Max position embeddings
I think that for CodeLlama 2, "max_position_embeddings": 16384, is the correct line. 4096 is for Llama 2.
This is true, however the fine-tuning data only had items going up to 4k context. I can change it back to 16384, but results may not be great beyond 4k.
Can the fine tuning in 4k affect Codellama rope, when the base model is on 16k?
Anyway, that's what I have in The Bloke GGUF quants of SB 2.2 :
llm_load_print_meta: n_ctx_train = 16384
llm_load_print_meta: n_ctx = 16384 (my pick)
llm_load_print_meta: n_embd = 8192
It's difficult to understand all these changes from the base model to the fine tuning (that part I understand, even if I wonder if the fine tuning totally takes over the initial training of the base model), then to the quant (displaying different values) for us profanes ! ^^
Anyway, thanks for your amazing work, Jon.

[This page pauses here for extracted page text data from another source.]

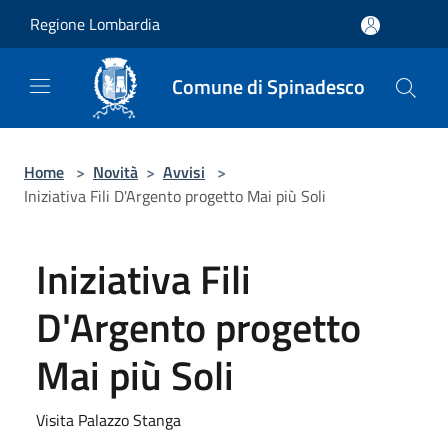
Salta al contenuto principale
Regione Lombardia
Comune di Spinadesco
Home
>
Novità
>
Avvisi
>
Iniziativa Fili D'Argento progetto Mai più Soli
Iniziativa Fili
D'Argento progetto
Mai più Soli
Visita Palazzo Stanga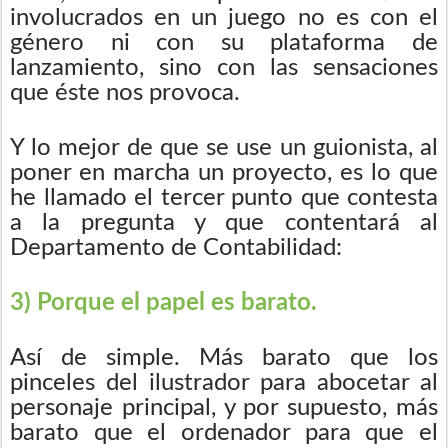
involucrados en un juego no es con el
género ni con su plataforma de
lanzamiento, sino con las sensaciones
que éste nos provoca.
Y lo mejor de que se use un guionista, al
poner en marcha un proyecto, es lo que
he llamado el tercer punto que contesta
a la pregunta y que contentará al
Departamento de Contabilidad:
3) Porque el papel es barato.
Así de simple. Más barato que los
pinceles del ilustrador para abocetar al
personaje principal, y por supuesto, más
barato que el ordenador para que el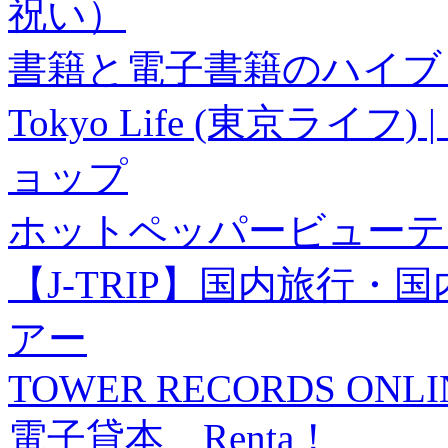
祝い）
書籍と電子書籍のハイブリ
Tokyo Life (東京ラ
ョップ
ホットペッパービューテ
【J-TRIP】国内旅行
アー
TOWER RECORDS ONLI
電子貸本 Renta！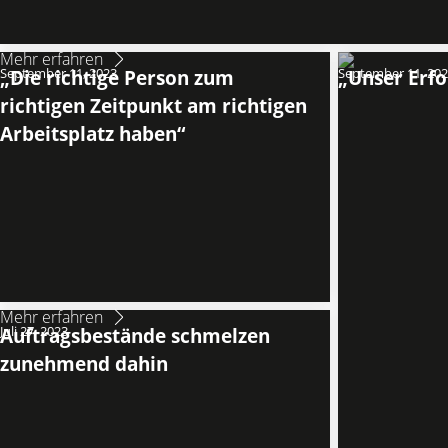
Mehr erfahren
September 11, 2023
„Die richtige Person zum
September 11, 20
„Unser Erfo
richtigen Zeitpunkt am richtigen
Arbeitsplatz haben“
Mehr erfahren
Juli 27, 2023
Auftragsbestände schmelzen
zunehmend dahin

I'm hooked since your very first version, that I downloaded as soon as it was on HF.
It's probably fine TBH, I was just playing it safe.
I don't think the fine-tuning on 4k would completely degrade the 16k performance, although I would imagine the model will likely be resistant to producing more than 4k tokens, and things like contextual question answering may suffer beyond that just due to lack of fine-tuning data, but I haven't had the time to really analyze it.
Glad you like the models!